» SOURCE PASSAGE
# Special Topics: Natural Language Processing
## Assignment #2: Word2Vec Implementation
## Clayton Haley

In [1]:
import pandas as pd
import random
import nltk
from nltk.stem import WordNetLemmatizer
from math import log2
from sklearn.metrics.pairwise import cosine_similarity

import tensorflow as tf
from keras import optimizers
from tensorflow.keras import backend as K
from tensorflow.python.ops import math_ops
from tensorflow.keras.preprocessing.text import one_hot
from tensorflow.keras.preprocessing.sequence import pad_sequences
from tensorflow.keras.models import Sequential
from tensorflow.keras.layers import Dense
from tensorflow.keras.layers import Flatten
from tensorflow.keras.layers import Embedding

import numpy as np
from scipy import spatial
import string
from nltk.corpus import stopwords 

import spacy

import warnings
warnings.filterwarnings("ignore", category=DeprecationWarning)
warnings.filterwarnings("ignore", category=FutureWarning)

» WORK TASK A
Summarize the Word2Vec notebook in two sentences.
The records that follow have no connection to the Word2Vec notebook.

» EXERCISE INPUTS
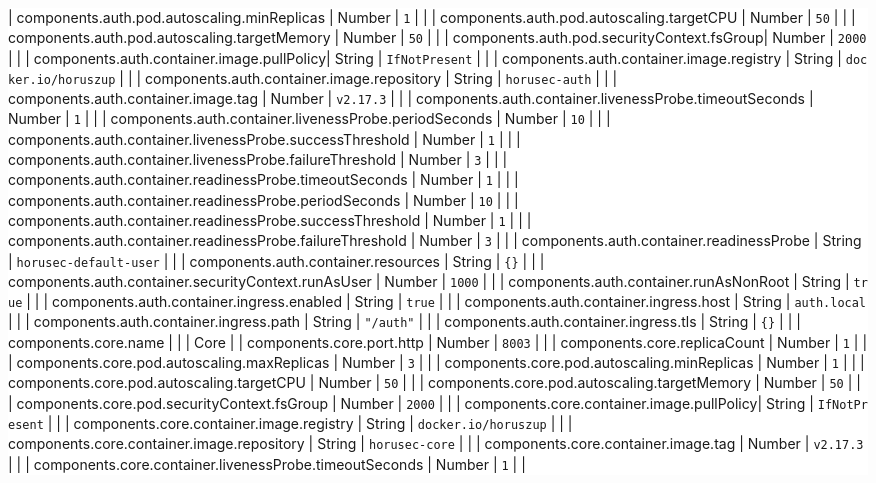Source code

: | components.auth.pod.autoscaling.minReplicas | Number | `1` |   |
| components.auth.pod.autoscaling.targetCPU |  Number | `50` |   |
| components.auth.pod.autoscaling.targetMemory  |  Number | `50` |   |
| components.auth.pod.securityContext.fsGroup| Number  |  `2000`  |  |
| components.auth.container.image.pullPolicy|  String  |  `IfNotPresent`  |  |
| components.auth.container.image.registry |  String | `docker.io/horuszup` |   |
| components.auth.container.image.repository |   String | `horusec-auth` |   |
| components.auth.container.image.tag  |  Number | `v2.17.3` |   |
| components.auth.container.livenessProbe.timeoutSeconds | Number |  `1`  |  |
| components.auth.container.livenessProbe.periodSeconds | Number | `10` |   |
| components.auth.container.livenessProbe.successThreshold | Number | `1` |   |
| components.auth.container.livenessProbe.failureThreshold  | Number | `3` |   |
| components.auth.container.readinessProbe.timeoutSeconds | Number |  `1`  |  |
| components.auth.container.readinessProbe.periodSeconds | Number | `10` |   |
| components.auth.container.readinessProbe.successThreshold | Number | `1` |   |
| components.auth.container.readinessProbe.failureThreshold  | Number | `3` |   |
| components.auth.container.readinessProbe  | String | `horusec-default-user` |   |
| components.auth.container.resources | String | `{}` |   |
| components.auth.container.securityContext.runAsUser | Number | `1000` |  |
| components.auth.container.runAsNonRoot | String | `true` |  |
| components.auth.container.ingress.enabled | String |  `true`  |  |
| components.auth.container.ingress.host | String | `auth.local` |   |
| components.auth.container.ingress.path | String | `"/auth"` |   |
| components.auth.container.ingress.tls  | String | `{}` |   |
| components.core.name |  |    | Core |
| components.core.port.http | Number | `8003` |   |
| components.core.replicaCount | Number | `1` |   |
| components.core.pod.autoscaling.maxReplicas | Number | `3` |   |
| components.core.pod.autoscaling.minReplicas | Number | `1` |   |
| components.core.pod.autoscaling.targetCPU | Number | `50` |   |
| components.core.pod.autoscaling.targetMemory | Number | `50` |  |
| components.core.pod.securityContext.fsGroup | Number | `2000` |  |
| components.core.container.image.pullPolicy|  String  |  `IfNotPresent`  |  |
| components.core.container.image.registry |  String | `docker.io/horuszup` |   |
| components.core.container.image.repository |   String | `horusec-core` |   |
| components.core.container.image.tag  |  Number | `v2.17.3` |   |
| components.core.container.livenessProbe.timeoutSeconds | Number |  `1`  |  |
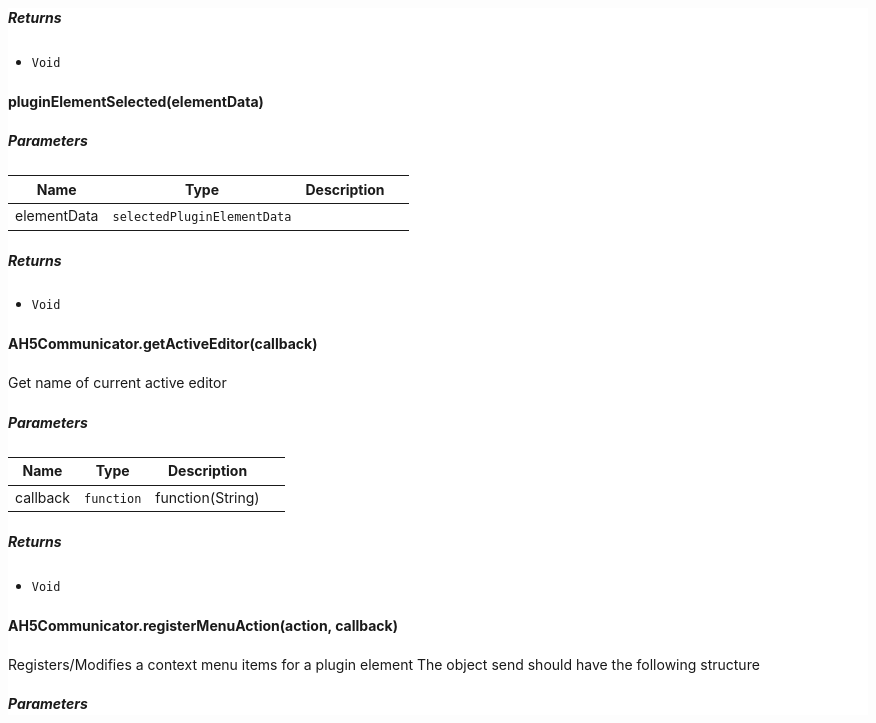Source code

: 






##### Returns


- `Void`



#### pluginElementSelected(elementData) 






##### Parameters

| Name | Type | Description |  |
| ---- | ---- | ----------- | -------- |
| elementData | `selectedPluginElementData`  |  | &nbsp; |




##### Returns


- `Void`



#### AH5Communicator.getActiveEditor(callback) 

Get name of current active editor




##### Parameters

| Name | Type | Description |  |
| ---- | ---- | ----------- | -------- |
| callback | `function`  | function(String) | &nbsp; |




##### Returns


- `Void`



#### AH5Communicator.registerMenuAction(action, callback) 

Registers/Modifies a context menu items for a plugin element
The object send should have the following structure




##### Parameters

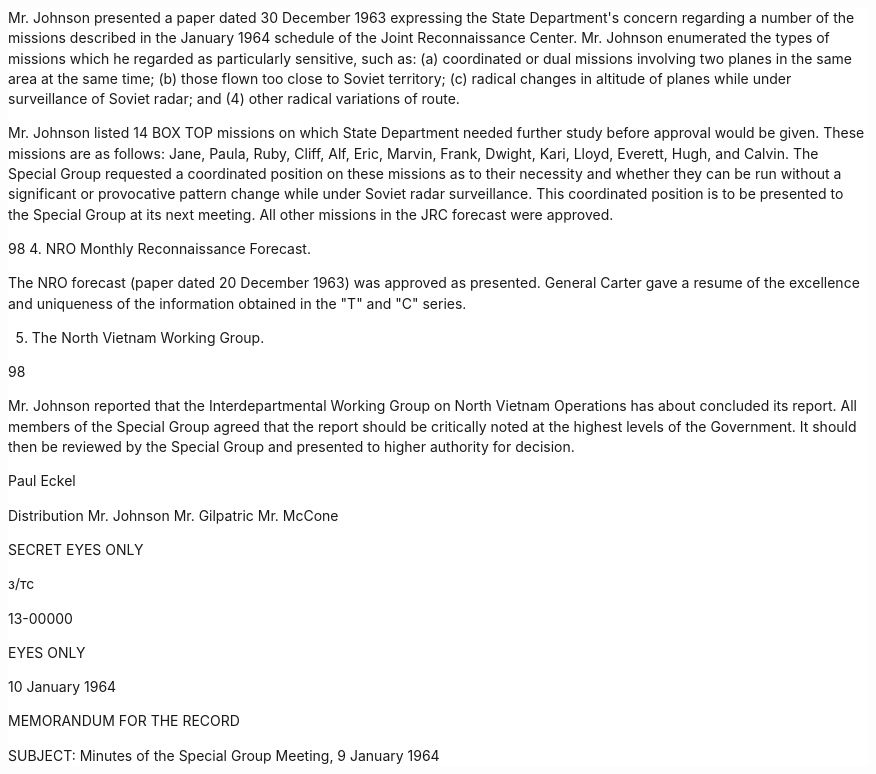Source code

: Mr. Johnson presented a paper dated 30 December 1963 expressing
the State Department's concern regarding a number of the missions
described in the January 1964 schedule of the Joint Reconnaissance
Center. Mr. Johnson enumerated the types of missions which he regarded
as particularly sensitive, such as: (a) coordinated or dual missions
involving two planes in the same area at the same time; (b) those flown
too close to Soviet territory; (c) radical changes in altitude of planes
while under surveillance of Soviet radar; and (4) other radical variations
of route.

Mr. Johnson listed 14 BOX TOP missions on which State Department
needed further study before approval would be given. These missions are
as follows: Jane, Paula, Ruby, Cliff, Alf, Eric, Marvin, Frank, Dwight,
Kari, Lloyd, Everett, Hugh, and Calvin. The Special Group requested a
coordinated position on these missions as to their necessity and whether
they can be run without a significant or provocative pattern change while
under Soviet radar surveillance. This coordinated position is to be
presented to the Special Group at its next meeting. All other missions
in the JRC forecast were approved.

98
4.	NRO Monthly Reconnaissance Forecast.

The NRO forecast (paper dated 20 December 1963) was approved as
presented. General Carter gave a resume of the excellence and uniqueness
of the information obtained in the "T" and "C" series.

5.	The North Vietnam Working Group.

98

Mr. Johnson reported that the Interdepartmental Working Group on
North Vietnam Operations has about concluded its report. All members
of the Special Group agreed that the report should be critically noted
at the highest levels of the Government. It should then be reviewed by
the Special Group and presented to higher authority for decision.

Paul Eckel

Distribution
Mr. Johnson
Mr. Gilpatric
Mr. McCone

SECRET
EYES ONLY

з/тс

13-00000

EYES ONLY

10 January 1964

MEMORANDUM FOR THE RECORD

SUBJECT:	Minutes of the Special Group Meeting, 9 January 1964
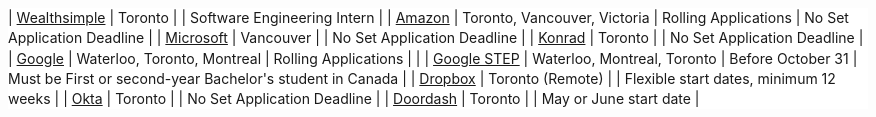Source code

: | [Wealthsimple](https://ca.linkedin.com/jobs/view/software-engineering-internship-summer-2023-at-wealthsimple-3419612051?utm_campaign=google_jobs_apply&utm_source=google_jobs_apply&utm_medium=organic)                                                                                                                                                                                                                      | Toronto                                                  |                                    | Software Engineering Intern                                                                     |
| [Amazon](https://www.amazon.jobs/zh/jobs/2114265/software-development-engineer-intern-2023-canada)                                                                                                                                                                                                                                                                                                                           | Toronto, Vancouver, Victoria                             | Rolling Applications               | No Set Application Deadline                                                                     |
| [Microsoft](https://careers.microsoft.com/students/us/en/job/1368428/Software-Engineering-Intern-Opportunities-for-University-Students-Canada)                                                                                                                                                                                                                                                | Vancouver                                                |                                    | No Set Application Deadline                                                                     |
| [Konrad](https://boards.greenhouse.io/konradgroup/jobs/5268040003)                                                                                                                                                                                                                                                                                                                                                           | Toronto                                                  |                                    | No Set Application Deadline                                                                     |
| [Google](https://careers.google.com/jobs/results/131850330833855174-software-developer-intern-bs-summer-2023/?distance=50&employment_type=INTERN)                                                                                                                                                                                                                                                                            | Waterloo, Toronto, Montreal                              | Rolling Applications               |                                                                                                 |
| [Google STEP](https://careers.google.com/jobs/results/112578365900104390-step-intern-summer-2023/?utm_campaign=google_jobs_apply&utm_medium=organic&utm_source=google_jobs_apply)                                                                                                                                                                                                                                            | Waterloo, Montreal, Toronto                              | Before October 31                  | Must be First or second-year Bachelor's student in Canada                                       |
| [Dropbox](https://www.dropbox.com/jobs/listing/4380645?gh_src=aonhf1)                                                                                                                                                                                                                                                                                                                                                        | Toronto (Remote)                                         |                                    | Flexible start dates, minimum 12 weeks                                                          |
| [Okta](https://www.okta.com/company/careers/software-engineer-intern-summer-2023-4554030/)                                                                                                                                                                                                                                                                                                                                   | Toronto                                                  |                                    | No Set Application Deadline                                                                     |
| [Doordash](https://boards.greenhouse.io/doordash/jobs/4560283?gh_jid=4560283&gh_src=2e1e5a131us)                                                                                                                                                                                                                                                                                                                             | Toronto                                                  |                                    | May or June start date                                                                          |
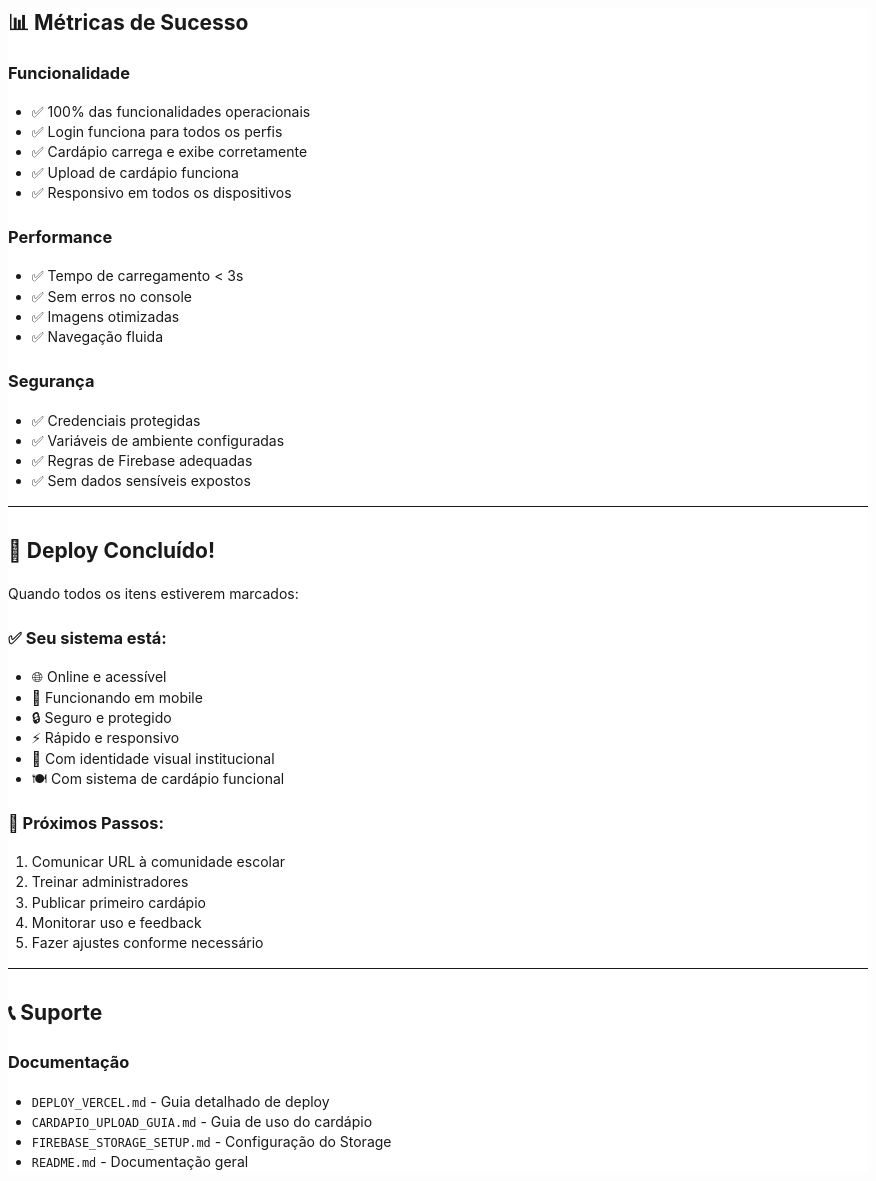 ## 📊 Métricas de Sucesso

### Funcionalidade
- ✅ 100% das funcionalidades operacionais
- ✅ Login funciona para todos os perfis
- ✅ Cardápio carrega e exibe corretamente
- ✅ Upload de cardápio funciona
- ✅ Responsivo em todos os dispositivos

### Performance
- ✅ Tempo de carregamento < 3s
- ✅ Sem erros no console
- ✅ Imagens otimizadas
- ✅ Navegação fluida

### Segurança
- ✅ Credenciais protegidas
- ✅ Variáveis de ambiente configuradas
- ✅ Regras de Firebase adequadas
- ✅ Sem dados sensíveis expostos

---

## 🎉 Deploy Concluído!

Quando todos os itens estiverem marcados:

### ✅ Seu sistema está:
- 🌐 Online e acessível
- 📱 Funcionando em mobile
- 🔒 Seguro e protegido
- ⚡ Rápido e responsivo
- 🎨 Com identidade visual institucional
- 🍽️ Com sistema de cardápio funcional

### 📢 Próximos Passos:
1. Comunicar URL à comunidade escolar
2. Treinar administradores
3. Publicar primeiro cardápio
4. Monitorar uso e feedback
5. Fazer ajustes conforme necessário

---

## 📞 Suporte

### Documentação
- `DEPLOY_VERCEL.md` - Guia detalhado de deploy
- `CARDAPIO_UPLOAD_GUIA.md` - Guia de uso do cardápio
- `FIREBASE_STORAGE_SETUP.md` - Configuração do Storage
- `README.md` - Documentação geral

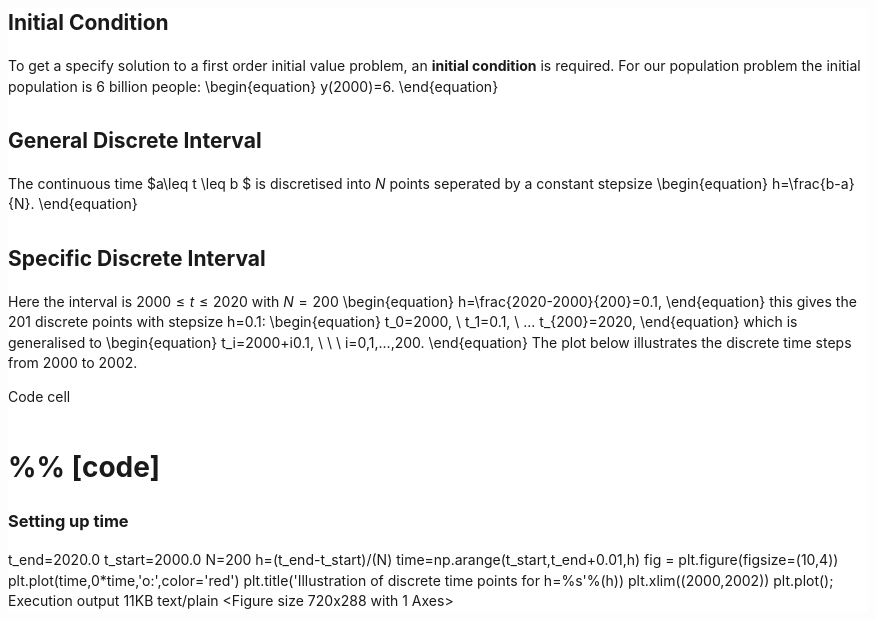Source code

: ## Initial Condition
To get a specify solution to a first order initial value problem, an __initial condition__ is required.
For our population problem the initial population is 6 billion people:
\begin{equation}
y(2000)=6.
\end{equation}

## General Discrete Interval
The continuous time $a\leq t \leq b $ is discretised into $N$ points seperated by a constant stepsize
\begin{equation}
 h=\frac{b-a}{N}.
\end{equation}
## Specific Discrete Interval
Here the interval is $2000\leq t \leq 2020$ with $N=200$
\begin{equation}
h=\frac{2020-2000}{200}=0.1,
\end{equation}
this gives the 201 discrete points with stepsize h=0.1:
\begin{equation}
t_0=2000, \ t_1=0.1, \ ... t_{200}=2020,
\end{equation}
which is generalised to
\begin{equation}
 t_i=2000+i0.1, \ \ \ i=0,1,...,200.
\end{equation}
The plot below illustrates the discrete time steps from 2000 to 2002.

Code cell <G8432kw-q1Dg>
# %% [code]
### Setting up time
t_end=2020.0
t_start=2000.0
N=200
h=(t_end-t_start)/(N)
time=np.arange(t_start,t_end+0.01,h)
fig = plt.figure(figsize=(10,4))
plt.plot(time,0*time,'o:',color='red')
plt.title('Illustration of discrete time points for h=%s'%(h))
plt.xlim((2000,2002))
plt.plot();
Execution output
11KB
	text/plain
		<Figure size 720x288 with 1 Axes>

» WORK TASK B
In the records, arrange the lines from the line containing "Mr. Johnson listed" through the line containing "they can be" as a JSON list of strings, one string per line, with blank lines left out.

» FINAL ANSWER A
This is Assignment #2 for a Special Topics course in Natural Language Processing, a Word2Vec implementation by Clayton Haley. Its first input cell imports libraries including pandas, NLTK, TensorFlow and Keras, NumPy, SciPy and spaCy, and it suppresses deprecation and future warnings.

» FINAL ANSWER B
[
  "Mr. Johnson listed 14 BOX TOP missions on which State Department",
  "needed further study before approval would be given. These missions are",
  "as follows: Jane, Paula, Ruby, Cliff, Alf, Eric, Marvin, Frank, Dwight,",
  "Kari, Lloyd, Everett, Hugh, and Calvin. The Special Group requested a",
  "coordinated position on these missions as to their necessity and whether",
  "they can be run without a significant or provocative pattern change while"
]